Ao participar, no início da tarde de hoje, do Programa Falando Direito, da Rádio Bahiana de Ilhéus, o presidente da Associação dos Professores Profissionais de Ilhéus (APPI/APLB), professor Osman Nogueira, definiu a crise vivenciada nas últimas horas pela Secretaria Municipal de Educação de Ilhéus em três frentes distintas: a que se refere à Operação Merenda Digna, que tem a Polícia Federal apurando possível fraude em contrato de alimentação escolar no valor superior a 15 milhões de reais; a iminência de uma greve dos trabalhadores da Educação, ainda por falta de um acordo nas negociações com o governo; e a necessidade de mais uma operação, desta feita investigando um novo processo licitatório, mais recente, no valor de 11 milhões de reais, em que o governo municipal terceiriza equipamentos e serviços de merenda escolar pelo prazo de apenas cinco meses.

“Precisamos que a PF investigue essa outra licitação também. É um absurdo este valor e precisamos ter ciência do acordo estabelecido no papel”, protestou o presidente da APPI/APLB. “Já pedimos cópia do contrato e a Prefeitura, até agora, não nos forneceu. O que sabemos é que o documento assinado é idêntico ao de um município do interior de Goiás, cujas características geográficas são completamente diferentes das nossas”, completou Osman Nogueira.
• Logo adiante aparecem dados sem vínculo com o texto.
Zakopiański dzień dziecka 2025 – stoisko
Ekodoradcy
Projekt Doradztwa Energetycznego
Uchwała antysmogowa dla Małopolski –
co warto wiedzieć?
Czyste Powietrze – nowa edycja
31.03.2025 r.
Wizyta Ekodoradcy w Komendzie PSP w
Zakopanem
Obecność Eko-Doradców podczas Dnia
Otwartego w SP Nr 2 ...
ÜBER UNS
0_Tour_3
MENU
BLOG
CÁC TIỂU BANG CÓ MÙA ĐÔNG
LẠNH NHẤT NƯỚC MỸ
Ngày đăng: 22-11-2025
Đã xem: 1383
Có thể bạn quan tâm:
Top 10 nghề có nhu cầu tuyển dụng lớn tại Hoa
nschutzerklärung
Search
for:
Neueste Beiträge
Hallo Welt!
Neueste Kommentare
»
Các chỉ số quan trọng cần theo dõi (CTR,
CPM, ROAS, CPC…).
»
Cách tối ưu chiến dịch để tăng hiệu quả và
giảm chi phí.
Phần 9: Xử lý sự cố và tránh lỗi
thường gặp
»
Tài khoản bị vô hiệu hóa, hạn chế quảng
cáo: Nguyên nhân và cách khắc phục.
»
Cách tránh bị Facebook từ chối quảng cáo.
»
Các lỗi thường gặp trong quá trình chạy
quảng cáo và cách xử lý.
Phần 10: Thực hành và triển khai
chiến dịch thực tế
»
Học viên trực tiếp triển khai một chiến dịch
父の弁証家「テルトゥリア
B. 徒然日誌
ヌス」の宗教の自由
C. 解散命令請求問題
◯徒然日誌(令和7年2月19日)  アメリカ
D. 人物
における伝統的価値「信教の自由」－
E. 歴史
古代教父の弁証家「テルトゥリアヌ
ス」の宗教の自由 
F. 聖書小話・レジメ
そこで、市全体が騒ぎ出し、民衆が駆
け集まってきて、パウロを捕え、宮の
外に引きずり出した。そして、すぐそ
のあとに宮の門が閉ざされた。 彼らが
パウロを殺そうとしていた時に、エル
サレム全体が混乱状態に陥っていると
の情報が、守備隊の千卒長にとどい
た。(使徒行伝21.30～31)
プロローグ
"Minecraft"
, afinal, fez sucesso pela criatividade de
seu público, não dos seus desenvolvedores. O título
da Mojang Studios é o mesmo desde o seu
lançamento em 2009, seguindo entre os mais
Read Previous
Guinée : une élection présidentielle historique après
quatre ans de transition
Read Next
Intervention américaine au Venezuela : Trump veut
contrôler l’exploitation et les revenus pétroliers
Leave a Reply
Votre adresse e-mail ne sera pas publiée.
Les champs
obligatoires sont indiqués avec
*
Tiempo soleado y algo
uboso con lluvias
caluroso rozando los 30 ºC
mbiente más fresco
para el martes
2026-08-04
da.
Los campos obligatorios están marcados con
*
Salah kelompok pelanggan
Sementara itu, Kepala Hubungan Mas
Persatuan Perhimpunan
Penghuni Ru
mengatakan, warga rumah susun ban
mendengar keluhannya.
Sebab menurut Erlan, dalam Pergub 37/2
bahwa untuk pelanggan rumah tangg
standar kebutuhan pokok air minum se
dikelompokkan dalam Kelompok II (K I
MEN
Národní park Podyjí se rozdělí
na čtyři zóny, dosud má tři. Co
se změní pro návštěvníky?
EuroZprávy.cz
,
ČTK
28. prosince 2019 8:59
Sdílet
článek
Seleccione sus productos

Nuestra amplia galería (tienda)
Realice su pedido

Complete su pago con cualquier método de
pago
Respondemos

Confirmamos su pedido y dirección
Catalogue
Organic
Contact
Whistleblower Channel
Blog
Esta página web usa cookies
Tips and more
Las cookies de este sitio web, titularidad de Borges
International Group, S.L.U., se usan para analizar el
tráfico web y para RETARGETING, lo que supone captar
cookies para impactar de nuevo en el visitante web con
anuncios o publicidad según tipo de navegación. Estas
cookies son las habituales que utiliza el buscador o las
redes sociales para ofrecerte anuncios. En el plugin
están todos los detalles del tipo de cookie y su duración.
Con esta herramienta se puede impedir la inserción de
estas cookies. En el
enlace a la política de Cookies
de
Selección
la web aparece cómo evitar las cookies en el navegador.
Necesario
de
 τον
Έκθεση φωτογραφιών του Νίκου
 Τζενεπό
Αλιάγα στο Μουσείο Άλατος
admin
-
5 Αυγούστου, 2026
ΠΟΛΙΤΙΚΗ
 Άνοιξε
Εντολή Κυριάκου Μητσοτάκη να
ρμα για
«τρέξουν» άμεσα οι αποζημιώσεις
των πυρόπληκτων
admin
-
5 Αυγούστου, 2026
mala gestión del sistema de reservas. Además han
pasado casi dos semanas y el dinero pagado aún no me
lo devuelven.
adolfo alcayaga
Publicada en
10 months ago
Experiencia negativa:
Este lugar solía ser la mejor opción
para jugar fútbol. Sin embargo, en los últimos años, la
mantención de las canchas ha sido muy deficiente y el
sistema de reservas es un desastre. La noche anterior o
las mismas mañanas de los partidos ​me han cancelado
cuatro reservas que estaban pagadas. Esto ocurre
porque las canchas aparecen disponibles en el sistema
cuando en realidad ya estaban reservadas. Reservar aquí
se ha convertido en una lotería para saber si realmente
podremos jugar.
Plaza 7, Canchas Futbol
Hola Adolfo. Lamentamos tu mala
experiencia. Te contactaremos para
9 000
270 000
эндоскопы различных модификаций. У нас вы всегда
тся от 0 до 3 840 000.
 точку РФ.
O líder sindical também demonstrou preocupação com essa licitação, que terceiriza a merenda escolar, e com os efeitos negativos que podem resultar no concurso público anunciado pela gestão do prefeito Valderico Reis, do União Brasil. “Eles querem burlar o concurso público, terceirizando o serviço, afastando os não docentes do processo. Olha a importância do não docente na escola. No dia a dia, você não pode colocar qualquer pessoa dentro de uma escola. A gente precisa proteger as nossas crianças e a comunidade escolar”, sentenciou.